A questão eleitoral e o papel de Alckmin nas negociações comerciais com os EUA estiveram no centro de um almoço no Palácio da Alvorada, na última quarta-feira, que reuniu Lula, Alckmin, João Campos, a ministra Gleisi Hoffmann (Relações Institucionais) e o ministro Márcio França (Empreendedorismo). Enquanto o PSB defende a permanência de Alckmin na chapa, líderes petistas também o veem como nome competitivo para disputar o governo de São Paulo ao lado do ministro da Fazenda, Fernando Haddad. “As eleições de 2026 são tão importantes que todas as nossas grandes lideranças terão de cumprir missões. Vamos conversar com o PSB e o Alckmin”, declarou o presidente do PT, Edinho Silva.
O cálculo inclui a possibilidade de enfrentar um vácuo político no estado caso o governador Tarcísio de Freitas desista da reeleição para disputar a Presidência ou sofra desgastes com os impactos das tarifas americanas. A base aliada de Lula considera que esse espaço poderia ser conquistado.
Apesar das especulações, aliados de Alckmin negam que ele esteja pensando em 2026. O vice mantém uma rotina ativa: reserva espaço para atender prefeitos, faz ligações para parabenizá-los quando contemplados pelo PAC e se mostra confortável no cargo. Procurado, Alckmin não se manifestou.

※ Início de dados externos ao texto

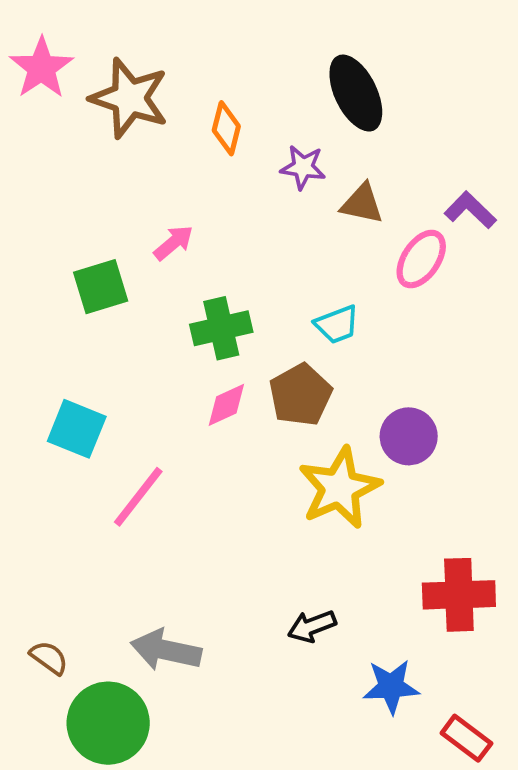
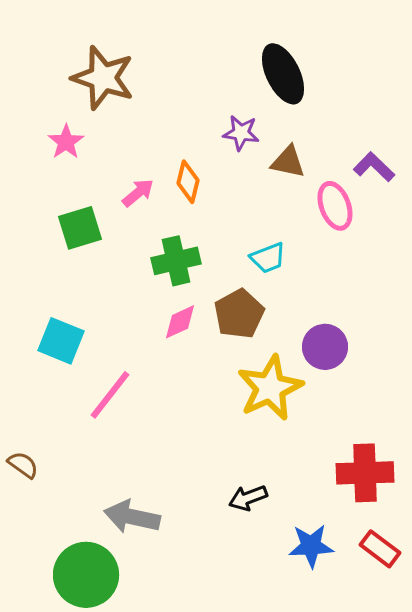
pink star: (41, 68) -> (66, 142), moved, size x0.7
orange diamond: (226, 128) -> (188, 182), moved
pink ellipse: (421, 259) -> (335, 206), turned -54
brown semicircle: (49, 658) -> (23, 465), moved
red rectangle: (466, 738) -> (380, 549), moved

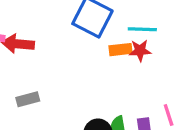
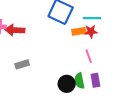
pink line: (169, 115) -> (89, 56), moved

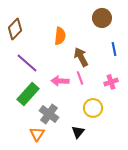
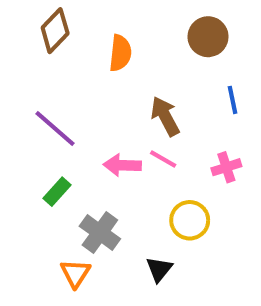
brown diamond: (15, 29) -> (55, 31), moved
orange semicircle: (60, 36) -> (120, 53), moved
pink line: (80, 78) -> (163, 159), turned -40
green rectangle: (28, 94) -> (57, 192), size x0.6

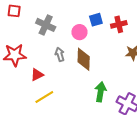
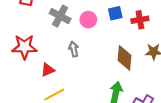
pink circle: (79, 32) -> (88, 20), moved
brown diamond: (84, 59) -> (124, 58), moved

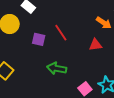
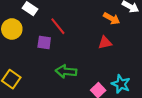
red line: (61, 33) -> (58, 26), moved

Enquanto o futuro político é debatido, as negociações comerciais continuam. No primeiro encontro com empresários, Alckmin ouviu mais do que falou e evitou previsões. Com o passar dos dias, passou a declarar que a prioridade do governo era derrubar a taxação antes de 1º de agosto — objetivo que parece cada vez mais distante.

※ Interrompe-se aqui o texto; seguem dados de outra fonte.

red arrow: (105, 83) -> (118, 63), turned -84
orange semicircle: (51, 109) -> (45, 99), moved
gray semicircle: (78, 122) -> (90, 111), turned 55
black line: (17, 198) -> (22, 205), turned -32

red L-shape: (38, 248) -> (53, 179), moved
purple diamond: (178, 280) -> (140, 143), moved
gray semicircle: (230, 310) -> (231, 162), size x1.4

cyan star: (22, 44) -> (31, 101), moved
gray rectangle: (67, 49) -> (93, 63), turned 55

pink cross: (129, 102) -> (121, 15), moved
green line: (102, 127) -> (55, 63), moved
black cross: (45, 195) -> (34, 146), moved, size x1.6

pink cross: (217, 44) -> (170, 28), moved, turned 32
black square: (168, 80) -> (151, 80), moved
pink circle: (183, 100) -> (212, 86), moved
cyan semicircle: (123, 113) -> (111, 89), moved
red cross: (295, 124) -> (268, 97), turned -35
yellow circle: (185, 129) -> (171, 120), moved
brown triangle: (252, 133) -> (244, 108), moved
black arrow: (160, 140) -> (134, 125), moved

Além das reuniões com o setor produtivo, o vice comanda os contatos com a Embaixada dos Estados Unidos, em conversas discretas. Já dialogou diretamente com o secretário de Comércio americano, Howard Lutnick, reforçando a disposição do Brasil em buscar uma solução. “Uma conversa proveitosa, de 50 minutos”, relatou Alckmin em entrevista na quinta-feira.

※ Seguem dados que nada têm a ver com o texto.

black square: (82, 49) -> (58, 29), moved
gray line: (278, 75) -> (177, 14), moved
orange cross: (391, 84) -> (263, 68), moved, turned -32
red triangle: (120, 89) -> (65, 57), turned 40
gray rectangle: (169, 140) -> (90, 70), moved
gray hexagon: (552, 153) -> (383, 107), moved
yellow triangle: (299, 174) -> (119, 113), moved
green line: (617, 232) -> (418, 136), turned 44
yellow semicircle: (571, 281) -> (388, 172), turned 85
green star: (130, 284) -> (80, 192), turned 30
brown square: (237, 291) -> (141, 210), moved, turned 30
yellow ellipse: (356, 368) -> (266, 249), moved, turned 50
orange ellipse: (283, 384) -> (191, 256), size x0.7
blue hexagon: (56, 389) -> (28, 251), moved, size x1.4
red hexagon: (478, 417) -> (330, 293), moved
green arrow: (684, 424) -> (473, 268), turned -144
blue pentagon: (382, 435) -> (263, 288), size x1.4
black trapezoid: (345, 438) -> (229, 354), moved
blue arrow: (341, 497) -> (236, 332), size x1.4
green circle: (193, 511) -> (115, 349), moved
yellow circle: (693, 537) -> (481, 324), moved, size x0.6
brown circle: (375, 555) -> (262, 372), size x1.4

Todos os desdobramentos são compartilhados com Lula, que valoriza a postura moderada e articulada do vice. Para um ministro, Alckmin, por ser “menos à esquerda” que o Itamaraty, ajuda a neutralizar críticas de ideologização por parte da oposição. A atuação é elogiada também pelo presidente da Fiesp, Josué Gomes da Silva: “Ele é experiente, tranquilo e se expressa de forma muito comedida, apesar de ser firme. Mas, para dançar um tango, precisa-se de dois. O outro lado precisa querer. Tem de ser um ‘ganha-ganha’”.
Mesmo antes do tarifaço dominar a agenda, Alckmin já buscava fugir do estigma de “vice decorativo”. Suas manhãs são dedicadas ao gabinete da Vice-Presidência, e as tardes ao Ministério da Indústria e Comércio. A rotina intensa marca um contraste com o período pós-derrota em 2018, quando ficou em quarto lugar na disputa presidencial. Na época, chegou a dar dicas de saúde na TV e concluiu um curso de acupuntura. Hoje, encontra-se no centro das decisões do governo e das articulações para o futuro político de Lula.